Chouteau’s Pond began innocently enough in 1766, when a dam on Mill Creek created a millpond west of the original village. For a while it was useful, even pleasant. There were fish. There was a mill. There was water where water was supposed to be. But the city grew around it in the deeply St. Louis way of assuming the landscape would absorb every bad idea indefinitely.
By the mid-nineteenth century, Chouteau’s Pond had become a receptacle for industrial waste, livestock runoff, garbage, carcasses, and whatever else people preferred not to think about again. So naturally it became impossible not to think about. During and after the cholera epidemic of 1849, many St. Louisans viewed the pond as a serious health menace. They were not wrong. Contemporary descriptions make it sound less like a lake and more like a municipal threat with shoreline.

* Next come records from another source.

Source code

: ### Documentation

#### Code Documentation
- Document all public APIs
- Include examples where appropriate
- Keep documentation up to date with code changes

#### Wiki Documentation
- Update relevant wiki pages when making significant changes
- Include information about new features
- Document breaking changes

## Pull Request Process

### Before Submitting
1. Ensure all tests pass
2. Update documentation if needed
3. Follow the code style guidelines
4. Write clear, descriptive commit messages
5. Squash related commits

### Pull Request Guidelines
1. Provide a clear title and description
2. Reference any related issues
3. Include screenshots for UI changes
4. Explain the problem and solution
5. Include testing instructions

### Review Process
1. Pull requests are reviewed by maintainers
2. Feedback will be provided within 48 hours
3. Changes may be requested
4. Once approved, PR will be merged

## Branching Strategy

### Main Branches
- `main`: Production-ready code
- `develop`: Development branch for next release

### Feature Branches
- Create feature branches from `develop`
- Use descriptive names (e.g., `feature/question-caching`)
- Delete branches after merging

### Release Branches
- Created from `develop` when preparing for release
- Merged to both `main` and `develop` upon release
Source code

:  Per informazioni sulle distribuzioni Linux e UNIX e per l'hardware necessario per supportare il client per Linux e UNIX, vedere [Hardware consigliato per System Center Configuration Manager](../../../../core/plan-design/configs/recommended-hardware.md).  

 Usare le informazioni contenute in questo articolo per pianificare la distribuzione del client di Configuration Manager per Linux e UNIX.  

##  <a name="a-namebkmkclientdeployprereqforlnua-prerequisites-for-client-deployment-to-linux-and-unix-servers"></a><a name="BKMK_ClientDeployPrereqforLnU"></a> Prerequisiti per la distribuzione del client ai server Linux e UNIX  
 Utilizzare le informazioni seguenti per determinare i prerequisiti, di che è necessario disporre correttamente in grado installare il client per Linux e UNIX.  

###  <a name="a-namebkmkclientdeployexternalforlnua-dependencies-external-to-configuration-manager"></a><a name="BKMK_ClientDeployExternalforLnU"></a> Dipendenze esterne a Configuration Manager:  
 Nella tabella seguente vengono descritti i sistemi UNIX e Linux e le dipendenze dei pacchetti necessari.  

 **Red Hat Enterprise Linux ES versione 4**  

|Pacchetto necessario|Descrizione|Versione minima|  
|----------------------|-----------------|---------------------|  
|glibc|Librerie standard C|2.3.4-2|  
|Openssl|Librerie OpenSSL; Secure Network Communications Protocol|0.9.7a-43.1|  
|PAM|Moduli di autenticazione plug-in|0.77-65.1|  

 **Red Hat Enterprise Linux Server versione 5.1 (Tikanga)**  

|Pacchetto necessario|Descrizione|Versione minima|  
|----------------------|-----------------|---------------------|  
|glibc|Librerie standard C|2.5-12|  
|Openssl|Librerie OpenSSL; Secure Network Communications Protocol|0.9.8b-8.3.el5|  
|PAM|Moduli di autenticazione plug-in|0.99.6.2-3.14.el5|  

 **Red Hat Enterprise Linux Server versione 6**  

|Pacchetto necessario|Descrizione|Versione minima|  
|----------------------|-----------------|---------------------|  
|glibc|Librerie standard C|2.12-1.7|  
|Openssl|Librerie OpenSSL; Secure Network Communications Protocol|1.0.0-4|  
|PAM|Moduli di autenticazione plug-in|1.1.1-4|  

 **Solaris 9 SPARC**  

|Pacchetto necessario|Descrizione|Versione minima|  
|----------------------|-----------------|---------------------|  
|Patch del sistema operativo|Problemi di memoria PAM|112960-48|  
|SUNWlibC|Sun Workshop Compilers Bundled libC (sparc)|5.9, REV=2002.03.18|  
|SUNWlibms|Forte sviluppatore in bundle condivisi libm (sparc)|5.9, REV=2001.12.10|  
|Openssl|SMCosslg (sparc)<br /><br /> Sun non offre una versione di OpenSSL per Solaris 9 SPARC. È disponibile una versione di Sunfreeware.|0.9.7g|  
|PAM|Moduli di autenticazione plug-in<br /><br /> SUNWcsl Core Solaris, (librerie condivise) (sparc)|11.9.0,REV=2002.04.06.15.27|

So the city drained and filled it in 1851 and 1852. That was the end of the pond, but not the end of its influence. Rail lines soon crossed the reclaimed ground, helping turn the old water feature into infrastructure. The land became a corridor, then a divide, helping separate north and south St. Louis in ways the city still has not entirely gotten over.
That is the part worth lingering on. Chouteau’s Pond did not just disappear. It changed form. It became tracks, industry, and urban boundaries. St. Louis has a long habit of burying a problem and then walking around on top of it for the next century acting surprised by the shape of things.
The pond is gone. The consequences are still very much with us.